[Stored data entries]
- - -

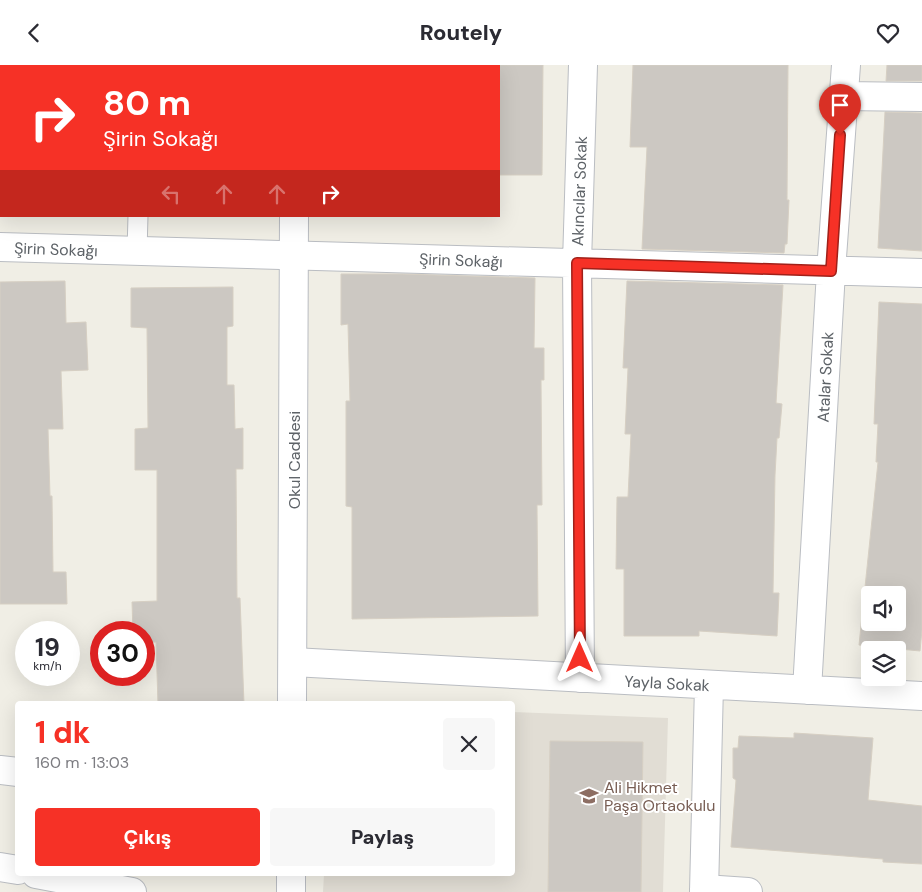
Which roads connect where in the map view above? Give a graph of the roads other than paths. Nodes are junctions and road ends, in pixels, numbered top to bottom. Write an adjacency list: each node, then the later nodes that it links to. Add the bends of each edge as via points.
1 (583, 65): 10 (street, Akıncılar Sokak)
2 (846, 65): 3 (street, Atalar Sokak)
3 (843, 95): 4 (street); 11 (street, Atalar Sokak)
4 (922, 97)
5 (138, 217): 8 (lane)
6 (294, 217): 9 (street, Okul Caddesi)
7 (0, 247): 8 (street, Şirin Sokağı)
8 (137, 251): 9 (street, Şirin Sokağı)
9 (295, 255): 10 (street, Şirin Sokağı); 13 (street, Okul Caddesi)
10 (577, 263): 11 (street, Şirin Sokağı); 14 (street, Akıncılar Sokak)
11 (831, 271): 12 (street, Şirin Sokağı); 16 (street, Atalar Sokak)
12 (922, 273)
13 (293, 662): 14 (street, Yayla Sokak); 18 (street, Okul Caddesi)
14 (580, 678): 15 (street, Yayla Sokak)
15 (709, 685): 16 (street, Yayla Sokak); 25 (street)
16 (807, 690): 17 (street, Yayla Sokak)
17 (922, 696)
18 (292, 701)
19 (0, 770): 20 (street)
20 (15, 772)
21 (0, 867): 22 (street)
22 (15, 870)
23 (47, 876): 26 (street)
24 (291, 876): 27 (street)
25 (704, 891): 28 (street)
26 (132, 892)
27 (291, 892)
28 (748, 892)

- - -

TASK ITEM: All entries should be restated word for word; no images belong in the copy.

YOUR SOLUTION:
Which roads connect where in the map view above? Give a graph of the roads other than paths. Nodes are junctions and road ends, in pixels, numbered top to bottom. Write an adjacency list: each node, then the later nodes that it links to. Add the bends of each edge as via points.
1 (583, 65): 10 (street, Akıncılar Sokak)
2 (846, 65): 3 (street, Atalar Sokak)
3 (843, 95): 4 (street); 11 (street, Atalar Sokak)
4 (922, 97)
5 (138, 217): 8 (lane)
6 (294, 217): 9 (street, Okul Caddesi)
7 (0, 247): 8 (street, Şirin Sokağı)
8 (137, 251): 9 (street, Şirin Sokağı)
9 (295, 255): 10 (street, Şirin Sokağı); 13 (street, Okul Caddesi)
10 (577, 263): 11 (street, Şirin Sokağı); 14 (street, Akıncılar Sokak)
11 (831, 271): 12 (street, Şirin Sokağı); 16 (street, Atalar Sokak)
12 (922, 273)
13 (293, 662): 14 (street, Yayla Sokak); 18 (street, Okul Caddesi)
14 (580, 678): 15 (street, Yayla Sokak)
15 (709, 685): 16 (street, Yayla Sokak); 25 (street)
16 (807, 690): 17 (street, Yayla Sokak)
17 (922, 696)
18 (292, 701)
19 (0, 770): 20 (street)
20 (15, 772)
21 (0, 867): 22 (street)
22 (15, 870)
23 (47, 876): 26 (street)
24 (291, 876): 27 (street)
25 (704, 891): 28 (street)
26 (132, 892)
27 (291, 892)
28 (748, 892)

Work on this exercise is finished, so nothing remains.